To combine the pre-trained nucleotide sequence-based language model and the pre-trained text-based language model mentioned earlier, we use a soft-voting ensemble model. Additionally, we find the optimal weights through validation data and apply them to create a weighted soft voting ensemble model. A more detailed explanation of the validation data will be provided in the Experiment section. This data is a third dataset separate from the training and test data. This allows us to use both nucleotide sequence information and the text information that describes it. This model requires both types of input. It receives the nucleotide sequence and information about Gene Family and Resistance Mechanism in the format [Resistance Mechanism]: Antibiotic Effuls, #[Gene Family]: Bata-Lactamases#.

2.4 Integrating Classes Based on Antibiotic Resistance Ontology

The databases provided in the literature (CARD, MEGARes) have different classification systems and hierarchical relationships. EBI ARO provides hierarchical information on antibiotic resistance genes. EBI stands for European Bioinformatics Institute. These diverse antibiotic resistance classification systems, gene groupings, and resistance mechanisms can be combined through the EBI ontology, and the model can store integrated concept representations. Each database’s header is read and the EBI API is searched. The mapped items are used as new Gene Family. Rather than using very small and specific hierarchical classes, more general hierarchical classes are employed. The third level from the top in the EBI ARO hierarchy is used as the basis.
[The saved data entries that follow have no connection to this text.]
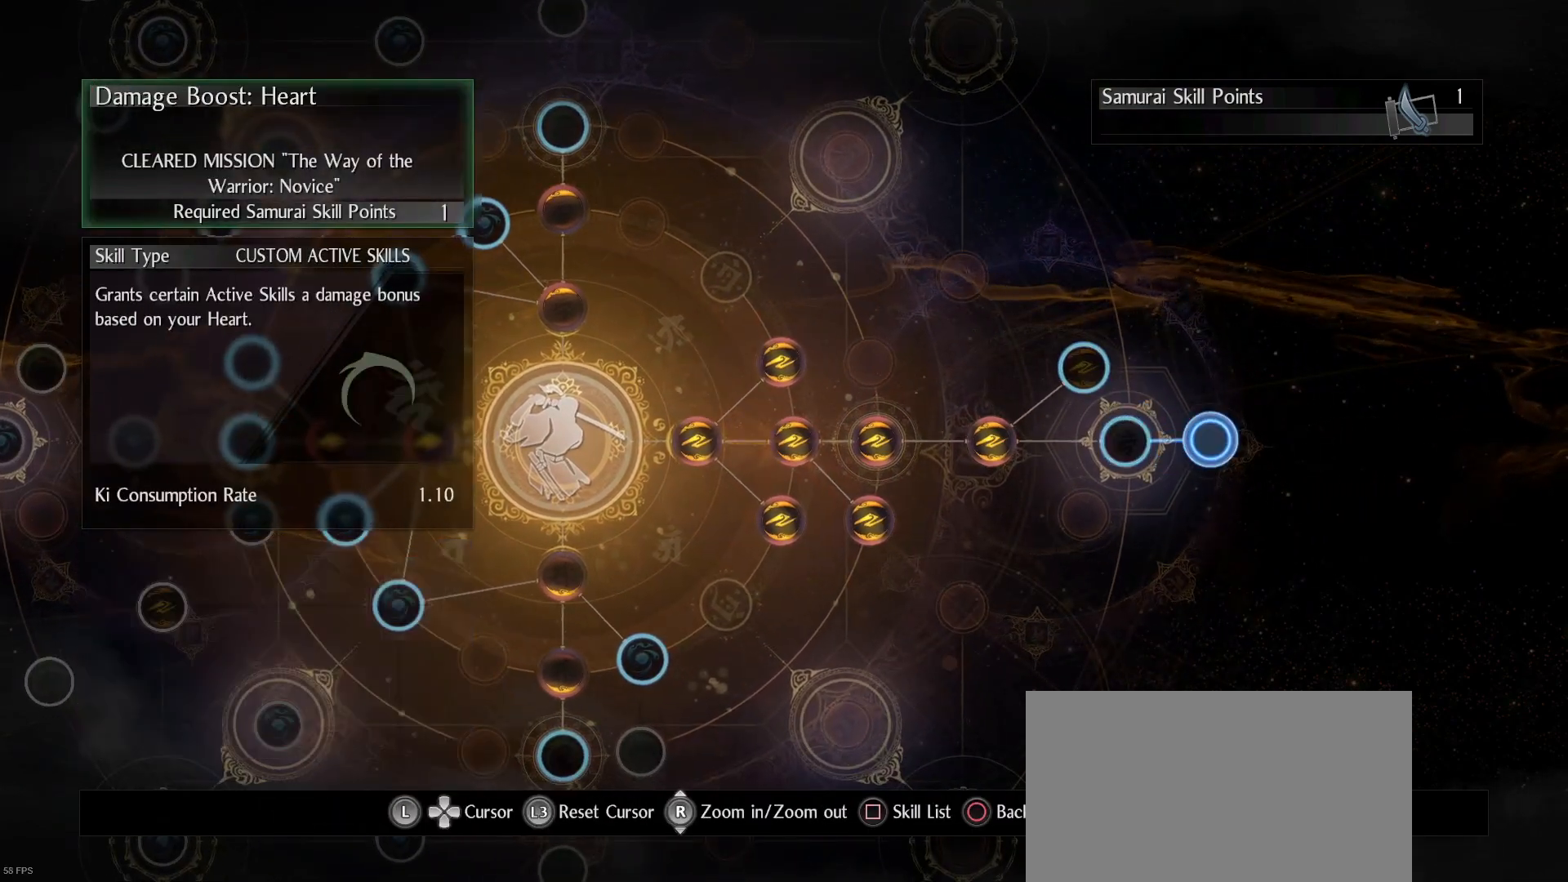
{"dt_ms": 500, "buttons": [], "left_stick": "center", "right_stick": "center", "events": [[167, "left_stick", "center"]]}
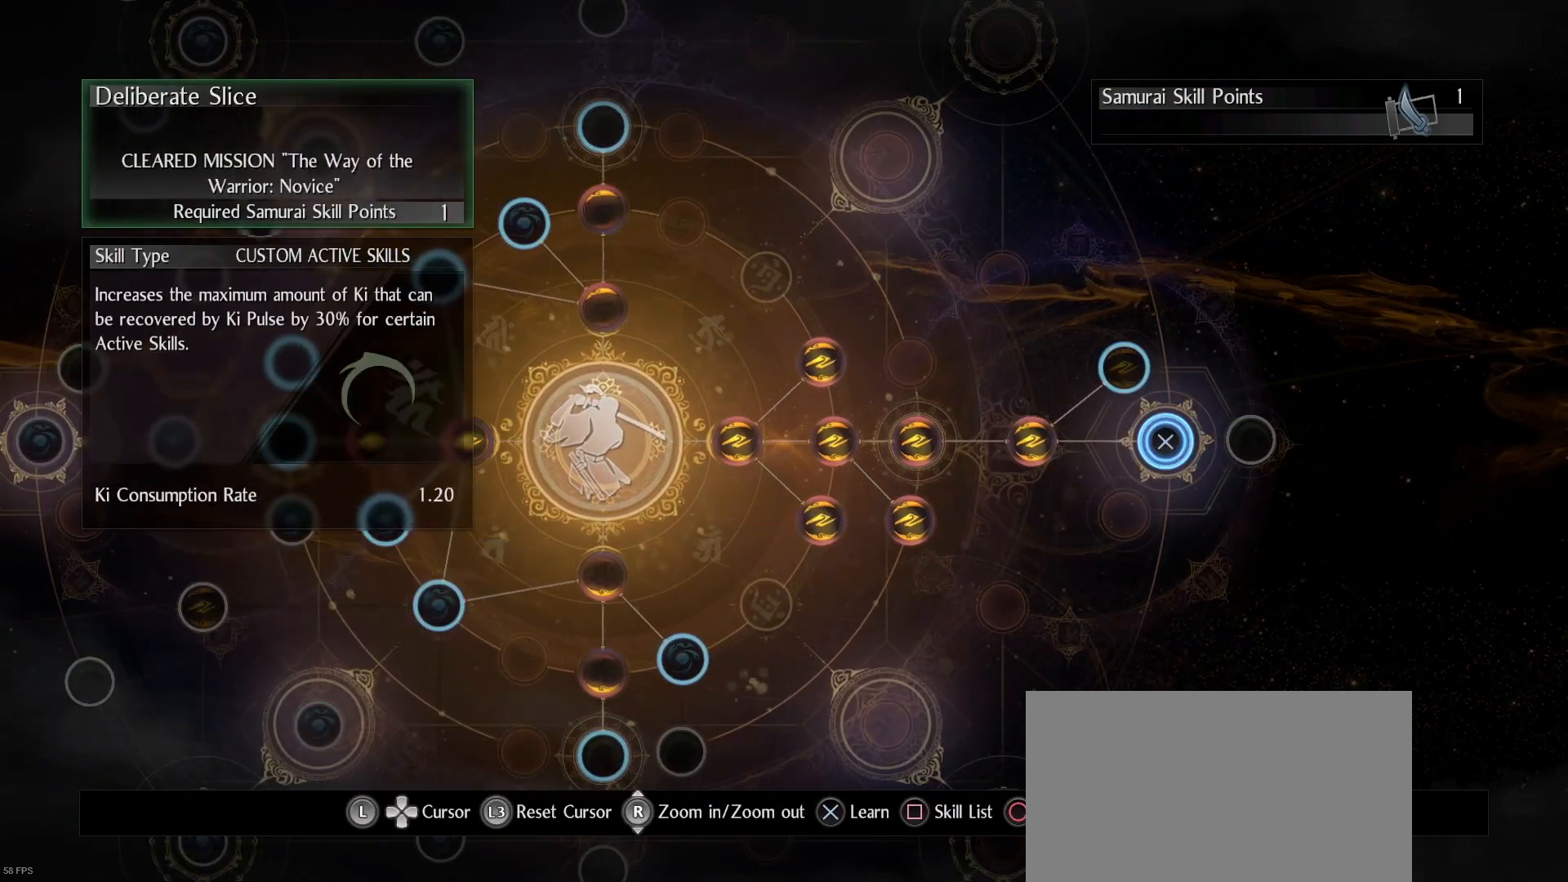
{"dt_ms": 500, "buttons": [], "left_stick": "left", "right_stick": "center", "events": [[67, "left_stick", "left"]]}
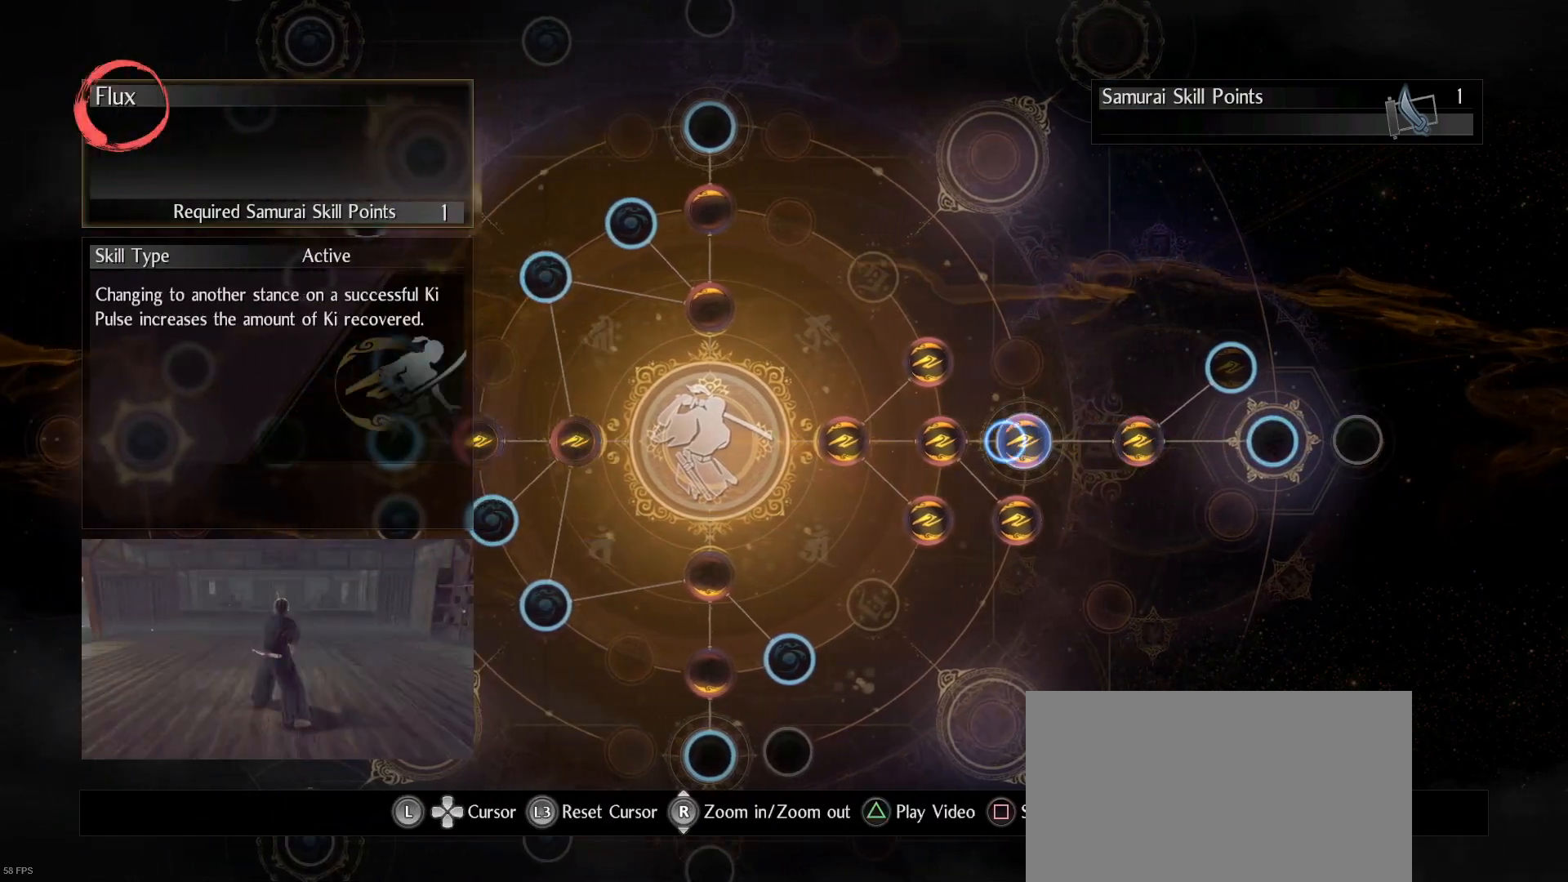
{"dt_ms": 500, "buttons": [], "left_stick": "center", "right_stick": "center", "events": [[433, "left_stick", "center"]]}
2.5 Data Augmentation Using a Large Language Model

The categories were integrated based on the EBI ARO Ontology’s gene group and CARD Resistance Mechanism. However, there are still cases where the number of samples corresponding to a class is small. Data augmentation was conducted for these cases. BioGPT was used for data augmentation. Similar data were created through prompting. Through this, it was possible to see that performance improved as follows: In particular, the accuracy in classes with a small number of samples increased.

3 Experiments

Dataset	Method	Accuracy	Macro F1	Precision	Recall
CARD	NT	87.92	63.08	66.46	61.51
CARD	BB	97.22	89.68	92.09	90.54
CARD	Ensemble	97.55	93.44	95.72	92.86
MEGARes	NT	89.61	46.42	54.92	43.94
MEGARes	BB	99.64	99.47	99.96	99.03
MEGARes	Ensemble	99.99	99.99	99.99	99.99
Integrated	NT	82.89	65.79	81.84	58.67
Integrated	BB	90.26	79.34	84.05	77.14
Integrated	Ensemble	92.11	80.95	83.52	78.94
Integrated with reads	NT	83.11	62.82	74.81	57.32
Integrated with reads	BB	90.24	79.34	84.05	77.14
Integrated with reads	Ensemble	93.40	81.85	84.34	80.25

Table 3: Result of using the CARD, MEGARes, and Integrated databases for antibiotic resistance drug class prediction using Nucleotide Transformer(NT), BioBERT(BB), and a weighted ensemble of both. The weighted ensemble with Nucleotide Transformer(NT) and BioBERT(BB) shows better performance in every datasets.

3.1 Datasets

The CARD and MEGARes v3 datasets are used for training and evaluation. Classes with fewer than 15 samples are removed because obtaining meaningful results from the data split is difficult. The remaining data is split into 75% for training data, 20% for test data, and 5% for validation data. EBI ARO ontology search is used to integrate the data, which is then split similarly to the above. Classes with difficult-to-obtain meaningful results are also removed. The MEGARes dataset consists of 9733 Reference Sequences, 1088 SNPs, 4 antibiotic types, 59 resistance classes, and 233 mechanisms. The CARD dataset consists of 5194 Reference Sequences and 2005 SNPs, 142 Drug Classes, 331 Gene Families, and 10 Resistance Mechanisms. The EBI ARO ontology provides hierarchical group information for genes. Using the EBI ARO Ontology, Gene Family class information can be integrated into a higher-level hierarchy. The number of Gene Family text information classes in the case of MEGARes is 589, while for CARD, it is 331. There are 300 and 166 datasets with only one sample in their respective classes for Gene Family in the case of MEGARes and CARD, respectively. Resistance Mechanism is integrated based on the 6 categories of CARD. The original 8 categories were reduced to 6, excluding cases of various class combinations and those with very few samples. Drug Class is integrated using 9 common Drug Classes found in competing models. Integration is done based on names and theories and has been verified. Macro f1 score, accuracy, balanced accuracy, and precision are used as performance metrics, and the results are listed in the table 3.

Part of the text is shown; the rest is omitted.